TELOSscope: The Telos Press Blog

Guantanamo and Patrick Fitzgerald: Special Prosecution as Extralegality

Arguments against the treatment of prisoners at Guantanamo have generally focused on the problem of establishing a zone that appeared to be outside commonly accepted rules of law. The captives were treated neither as prisoners of war, subject to treaties and international law, nor were they seen as vested with the constitutional rights applicable within the US. To some extent, this ambiguous outcome resulted from the anomalous nature of the war in Afghanistan but generally characterizes the wider war on terror: the enemy, not made up of regular soldiers, is also not a composed simply of criminals in the normal sense of the term. To date, the conflict between the liberal approach to view terrorists as criminals and respond with police action and the administration’s view of them as enemies, justifying a war footing, leaves an unresolved categorical problem, which—to say the least—has become an enormous political problem.

As a problem for political theory, Guantanamo points to concerns about a “state of exception,” as formulated by thinkers as diverse as Carl Schmitt and Giorgio Agamben. To what extent do political systems depend on exceptions? That sort of argument, evidently, could lead to an apologetic claim of the necessity of extralegality. Others may wish to comment on that line of thought. Of additional interest however is the duplication of processes of extralegality in the recent experience with special prosecution. In terms of the political spectrum, if Guantanamo was a problem for “the right,” special prosecution—especially Fitzgerald’s—is a problem for the “the left.”

In the Valerie Plame case, at least three levels are at stake. The most basic is the status of “special prosecution” altogether—while it is authorized by legislation, it also stands outside of regular legality. Whether it can be subsumed under a standard liberal “checks and balances” model is at least subject to question, because it is nearly impossible to imagine such prosecution immune to partisan pressures.

The second level is precisely this partisanship, as evidenced in the outcome here. As long as the potential targets were from the enemy political camp, the prosecution was pursued vigorously. Now that we know that it was Armitage—not an interesting political target—the passion has disappeared. In other words, the point was not to punish a lawbreaker but to bring down a political enemy. Some rule of law.

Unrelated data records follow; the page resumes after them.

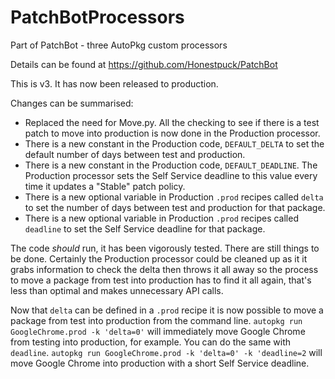 # PatchBotProcessors
Part of PatchBot - three AutoPkg custom processors

Details can be found at https://github.com/Honestpuck/PatchBot

This is v3. It has now been released to production.

Changes can be summarised:

 - Replaced the need for Move.py. All the checking to see if there is a test patch to move into production is now done in the Production processor.
 - There is a new constant in the Production code, `DEFAULT_DELTA` to set the default number of days between test and production.
 - There is a new constant in the Production code, `DEFAULT_DEADLINE`. The Production processor sets the Self Service deadline to this value every time it updates a "Stable" patch policy.
 - There is a new optional variable in Production `.prod` recipes called `delta` to set the number of days between test and production for that package.
- There is a new optional variable in Production `.prod` recipes called `deadline` to set the Self
 Service deadline for that package.

The code *should* run, it has been vigorously tested. There are still things to be done. Certainly the Production processor could be cleaned up as it it grabs information to check the delta then throws it all away so the process to move a package from test into production has to find it all again, that's less than optimal and makes unnecessary API calls.

Now that `delta` can be defined in a `.prod` recipe it is now possible to move a package from test into production from the command line. `autopkg run GoogleChrome.prod -k 'delta=0'` will immediately move Google Chrome from testing into production, for example. You can do the same with `deadline`. 
`autopkg run GoogleChrome.prod -k 'delta=0' -k 'deadline=2` will move Google Chrome into production
with a short Self Service deadline.
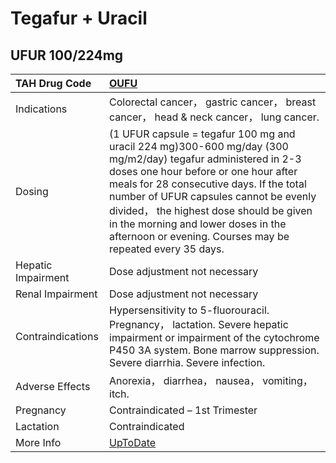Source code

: # Tegafur + Uracil

## UFUR 100/224mg

| TAH Drug Code      | [OUFU](https://www.tahsda.org.tw/drugs/hissearch.php?drug_code=OUFU)                                                                                                                                                                                                                                                                                                                     |
|:-------------------|:-----------------------------------------------------------------------------------------------------------------------------------------------------------------------------------------------------------------------------------------------------------------------------------------------------------------------------------------------------------------------------------------|
| Indications        | Colorectal cancer， gastric cancer， breast cancer， head & neck cancer， lung cancer.                                                                                                                                                                                                                                                                                                   |
| Dosing             | (1 UFUR capsule = tegafur 100 mg and uracil 224 mg)300-600 mg/day (300 mg/m2/day) tegafur administered in 2-3 doses one hour before or one hour after meals for 28 consecutive days. If the total number of UFUR capsules cannot be evenly divided， the highest dose should be given in the morning and lower doses in the afternoon or evening. Courses may be repeated every 35 days. |
| Hepatic Impairment | Dose adjustment not necessary                                                                                                                                                                                                                                                                                                                                                            |
| Renal Impairment   | Dose adjustment not necessary                                                                                                                                                                                                                                                                                                                                                            |
| Contraindications  | Hypersensitivity to 5-fluorouracil. Pregnancy， lactation. Severe hepatic impairment or impairment of the cytochrome P450 3A system. Bone marrow suppression. Severe diarrhia. Severe infection.                                                                                                                                                                                         |
| Adverse Effects    | Anorexia， diarrhea， nausea， vomiting， itch.                                                                                                                                                                                                                                                                                                                                          |
| Pregnancy          | Contraindicated – 1st Trimester                                                                                                                                                                                                                                                                                                                                                          |
| Lactation          | Contraindicated                                                                                                                                                                                                                                                                                                                                                                          |
| More Info          | [UpToDate](https://www.uptodate.com/contents/tegafur-and-uracil-drug-information)                                                                                                                                                                                                                                                                                                        |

(There was of course an issue of journalistic ethos in all of this: should reporters reveal sources or protect them? The fact that the liberal media, otherwise highly protective of journalists’ obligation to protect sources, argued that conservative columnist Novak should reveal his source is a parallel problem: the general ethical principle holds, except when it is opportune to sacrifice it to political expediency, as made clear in a Wall Street Journal opinion piece.)

The third level of extralegality in special prosecution, beyond the general problem of partisanship, is evidenced by the particular conduct of this case. It provides an opportunity for limitless investigation. As discussed in the New York Times on Saturday, September 2, we now understand that Special Prosecutor Fitzgerald knew the source of the disputed leak from the very start of his investigation, but nonetheless continued to fish for years. So it was not a matter of dropping out once it was determined that the culprit was not a political enemy—that would be simple and normal partisan corruption—but rather: even after there was a clear admission of guilt on the part of the gossipy culprit (Armitage), the Special Prosecutor chose to push on to find if there were any bigger and better fish to fry (Libby). This was then no longer a matter of prosecuting a crime but in fact an effort to elicit a crime—false testimony to a grand jury—in order to keep the special prosecution going. This sort of aggressive inquisition, a likely outcome of an ambitious prosecutorial habitus, indicates a systemic need to generate crime to support the bureaucratic apparatus. This rule of law, at least, thrives on its own generation of extralegality. If it’s a problem at Guantanamo, then it’s a problem in special prosecution as well.